━━━━━ EXTRACTED ENTRIES ━━━━━

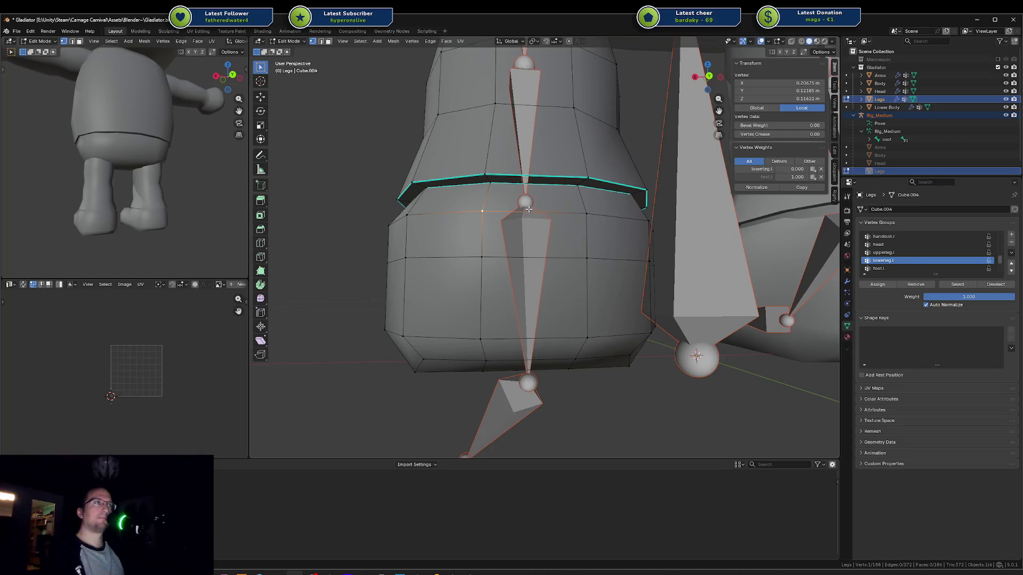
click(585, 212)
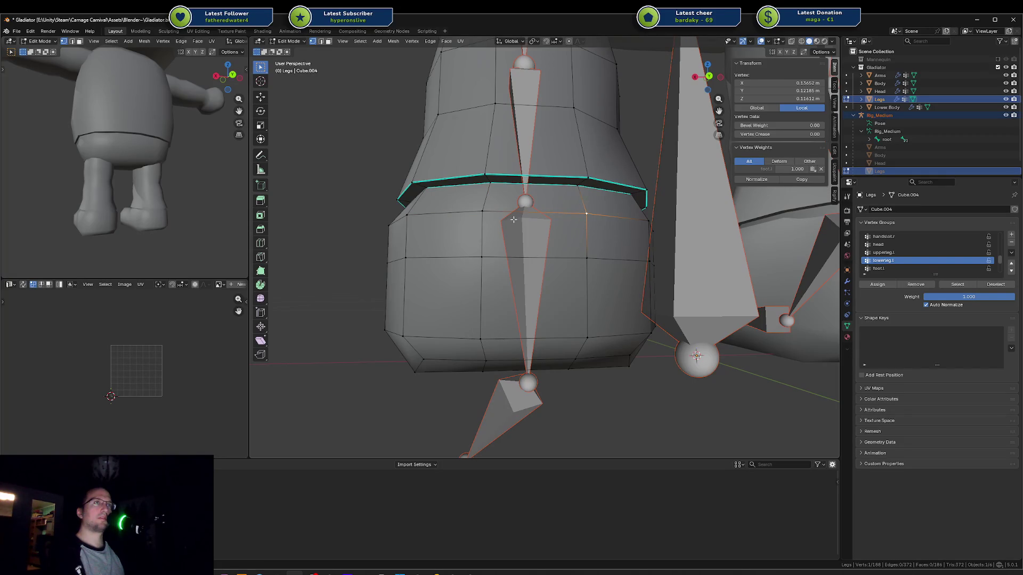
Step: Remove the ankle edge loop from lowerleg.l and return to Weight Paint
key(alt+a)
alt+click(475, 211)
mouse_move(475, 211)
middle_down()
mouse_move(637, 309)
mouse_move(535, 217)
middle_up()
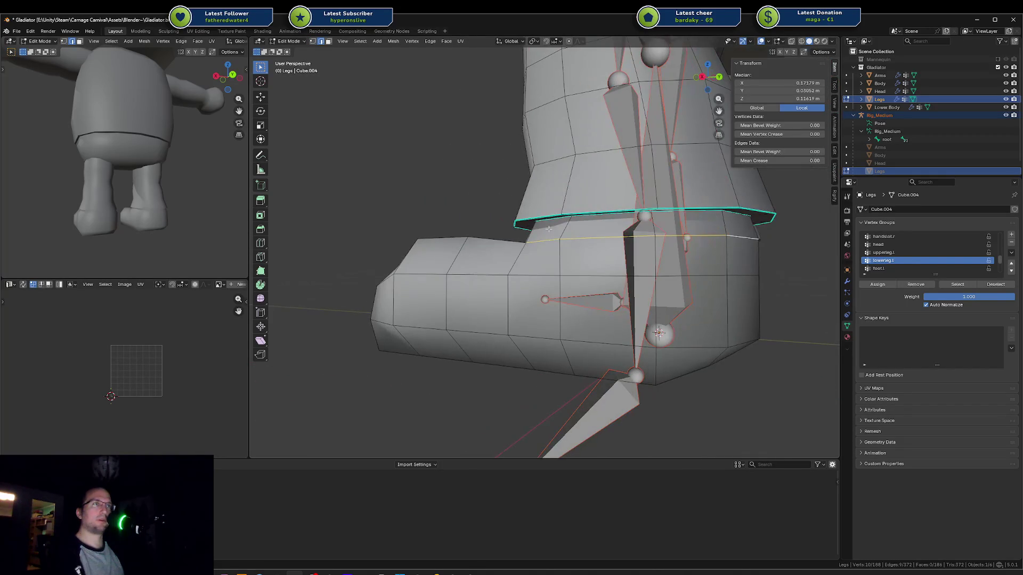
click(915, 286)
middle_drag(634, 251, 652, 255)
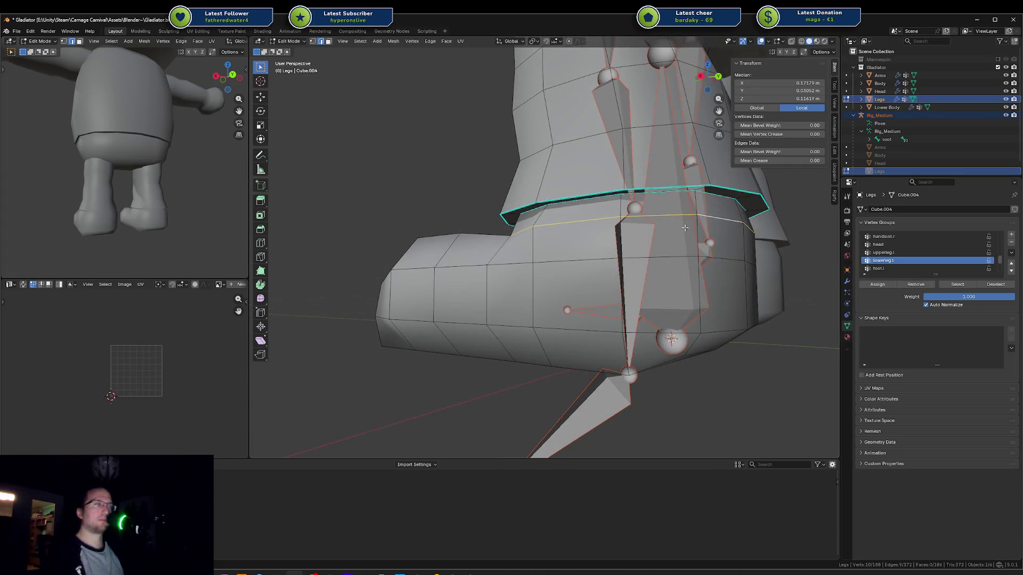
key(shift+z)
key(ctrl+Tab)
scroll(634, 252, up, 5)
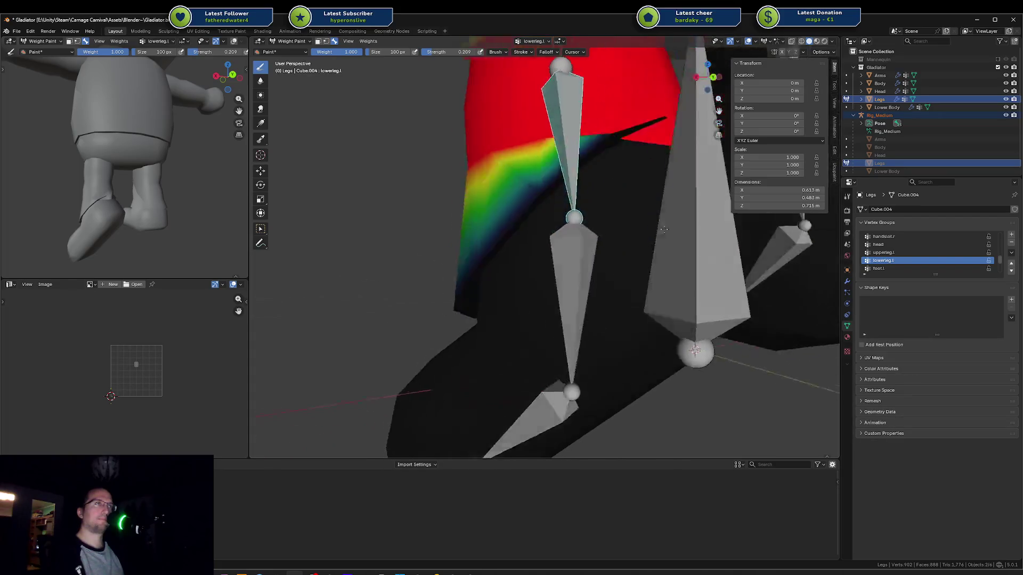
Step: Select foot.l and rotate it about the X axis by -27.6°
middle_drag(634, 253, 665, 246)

━━━━━

• [YOUR TASK]: Each record above must be retyped exactly as given, with the images excluded.

• [RESPONSE FOR THIS EXERCISE]:
click(585, 212)
Step: Remove the ankle edge loop from lowerleg.l and return to Weight Paint
key(alt+a)
alt+click(475, 211)
mouse_move(475, 211)
middle_down()
mouse_move(637, 309)
mouse_move(535, 217)
middle_up()
click(915, 286)
middle_drag(634, 251, 652, 255)
key(shift+z)
key(ctrl+Tab)
scroll(634, 252, up, 5)
Step: Select foot.l and rotate it about the X axis by -27.6°
middle_drag(634, 253, 665, 246)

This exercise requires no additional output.